A sample letter is available online
for city officials to use.
SB 313 creates a dangerous public safety precedent in that it prevents cities and public agencies from replacing or reprimanding officers who have been placed on Brady lists. The bill ties the hands of local governments from taking appropriate personnel actions against law enforcement officers. Current law requires state and local prosecutors maintain a Brady list consisting of public safety officer names identified by the department as untrustworthy or dishonest. In some circumstances, such officers have engaged in lying in an official capacity or similar acts that can tarnish an officer’s credibility.
The League has several concerns with SB 313. Cities should be able to take appropriate personnel action when an officer has been placed on a Brady list. If the sponsors are concerned as they’ve expressed about district attorneys wrongfully placing officers on a Brady lists the bill should be amended to deal with that narrow issue. Instead of dealing with the narrow issue the sponsors raise, the bill is unnecessarily punitive toward local governments and ignores the lack of due process in some jurisdictions.
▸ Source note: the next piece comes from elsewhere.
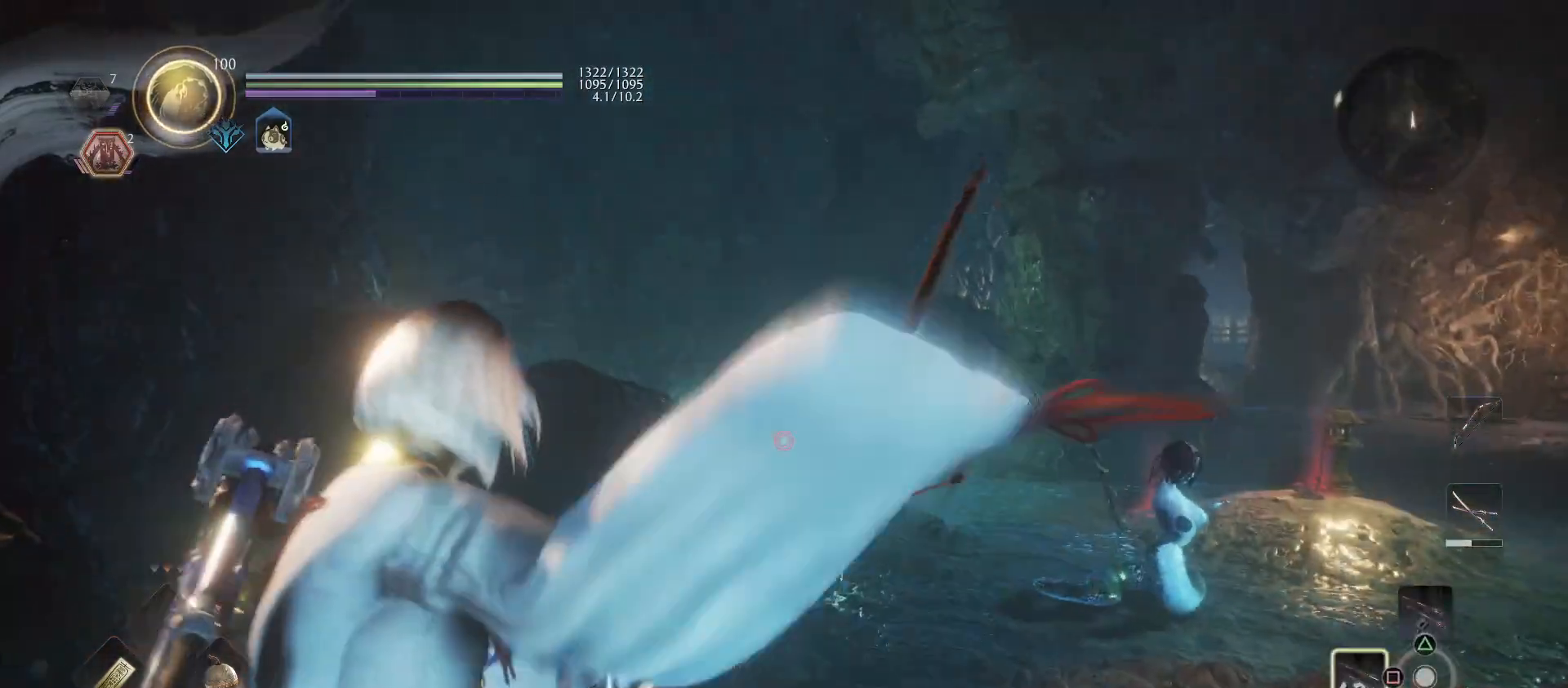
{"buttons": ["L2"], "left_stick": "center", "right_stick": "center", "events": [[200, "right_stick", "down-left"], [300, "right_stick", "center"]]}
The criteria for who is placed on a list can differ from county to county because sole discretion is left to the district attorney. This means that in some jurisdictions officers may not have any input. Some counties have implemented due process measures. In Los Angeles County, for example, a panel reviews the case and issues a preliminary decision and the officer has the option to appeal that preliminary decision to a secondary panel. The author may also consider putting into place an opportunity for appeal once an officer is placed on a Brady list.